Le choix du moment n’est peut-être pas tout, mais cela contribue de temps à autre à mettre un peu de piquant dans le dossier des politiques publiques.
À titre d’exemple, mentionnons l’article sur le projet d’examen des dépenses visant les projets de TI du gouvernement fédéral qui a fait la une du Ottawa Citizen. Dans son texte, la journaliste Kathryn May décrit ce qui pourrait être un examen exhaustif des dépenses fédérales en technologies de l’information, dans le but d’aider les députés à déterminer si les milliards de dollars consacrés à ces projets sont justifiés.
Cette nouvelle a été diffusée dans la capitale nationale environ deux heures avant que nul autre que Mel Cappe – ancien greffier du Conseil privé œuvrant désormais dans le milieu des groupes de réflexion, et dont les avis à l’égard de ces questions sont généralement très respectés – ne prononce une allocution devant un parterre composé des personnes les plus directement visées par l’article du Ottawa Citizen.
« Il peut arriver que les processus redditionnels soient trop lourds, ce qui nuit grandement à la créativité et à la prise de risques », a affirmé Mel Cappe à l’occasion de l’Exposition sur la technologie dans l’administration gouvernementale, sans faire directement référence au Ottawa Citizen.
M. Cappe a quelque peu modéré ses observations en concédant qu’en fait il faut savoir prendre les risques adéquats. Mais on ne peut douter du fait qu’il soit en faveur de la gestion du risque dans le secteur public. Sa thèse, que partagent ses copanélistes Jodi White du Forum des politiques publiques et Ian Clark de l’Université de Toronto, s’inscrit en totale contradiction avec l’esprit de l’examen prévu des dépenses en TI.
Précisons que l’examen n’est pas l’initiative de fanatiques pour qui un bon bureaucrate est un bureaucrate au chômage. Il est défendu au Parlement par le député néo-démocrate Paul Dewar, connu comme un parrain des fonctionnaires qui travaillent justement à des projets de TI. « Tout le programme des TI doit être examiné », a-t-il confié au Ottawa Citizen.

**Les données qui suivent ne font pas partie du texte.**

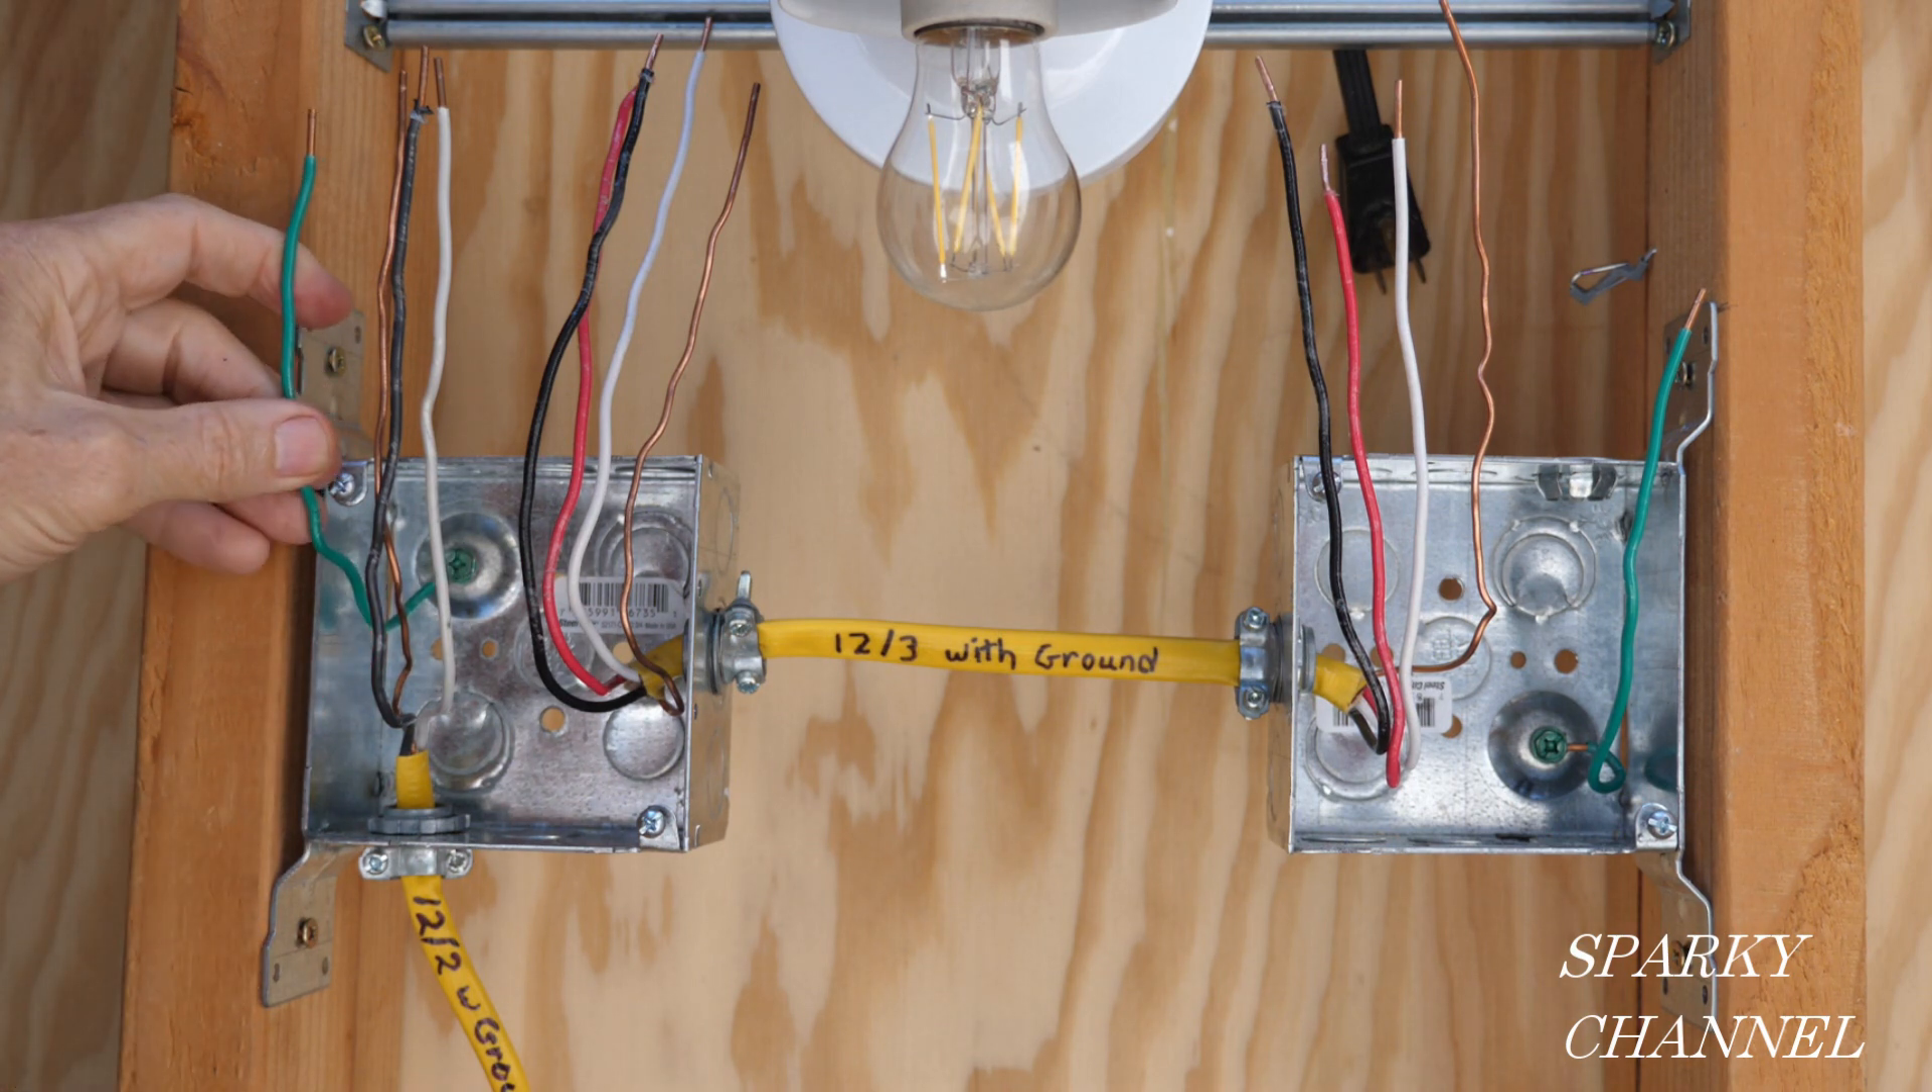And here we have a green ground wire attached to the box, and that's going to be a bonding wire for the box.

En outre, l’exercice sera dirigé par Kevin Page, directeur parlementaire du budget, qui semble aborder la question avec objectivité.
« Nos consultations auprès des parlementaires ont fait ressortir leurs préoccupations au sujet des analyses de rentabilisation des grands projets d’immobilisations, dont les projets de TI. Nous comptons examiner de façon prospective les projets importants sur le plan financier et à risques élevés », a affirmé M. Page.
Il reste que l’idée selon laquelle les fonctionnaires pourraient « prendre des risques » avec les fonds publics prête pour le moins à la controverse, comme le reconnaissent même ceux qui prennent des risques. « Au gouvernement du Canada, les gens veulent éviter les risques à tout prix », d’affirmer Marj Akerley, dirigeante principale de l’information à Ressources naturelles Canada et intervenante clé dans la formulation d’un projet de TI très louangé – et risqué.
Pourtant, ceux qui établissent les règles régissant les fonctionnaires fédéraux ne craignent pas les risques. Le Secrétariat du Conseil du Trésor (SCT), par exemple, est un partisan avoué de la gestion du risque :
« La gestion du risque n’est pas une activité nouvelle pour le secteur public fédéral; elle fait partie intégrante des saines pratiques de gestion et de prise de décisions à tous les échelons. Qu’ils en soient conscients ou non, tous les ministères gèrent le risque de façon constante, parfois d’une manière très rigoureuse et systématique, parfois avec moins de précision. »
En fait, le SCT fait mention des racines de l’approche moderne du gouvernement en matière de gestion du risque énoncée dans un rapport de groupe de travail datant de 1997, qui souligne qu’il faut :
« [que] les cadres dirigeants et les employés [puissent] non seulement identifier les risques mais aussi les gérer »;« allier des approches décisionnelles plus créatives et plus axées sur les clients avec une bonne gestion du risque »;« créer un environnement où la prise de risques et les conséquences connexes sont traitées dans un cadre réfléchi de délégation, de récompenses et de sanctions ».
Quand on y pense, tout cela rend Mel Cappe moins provocateur qu’il ne le paraît si l’on se fie uniquement à l’article du Ottawa Citizen. Sans compter que cela définit le contexte dans lequel travaillera Kevin Page, directeur parlementaire du budget, lorsqu’il examinera tous ces gros projets de TI qui, à l’instar de la Voie de communication protégée, récemment tombée en disgrâce, et du nouveau et louangé GCpedia, sont risqués presque par nature. Souhaitons-lui bonne chance; il en aura besoin!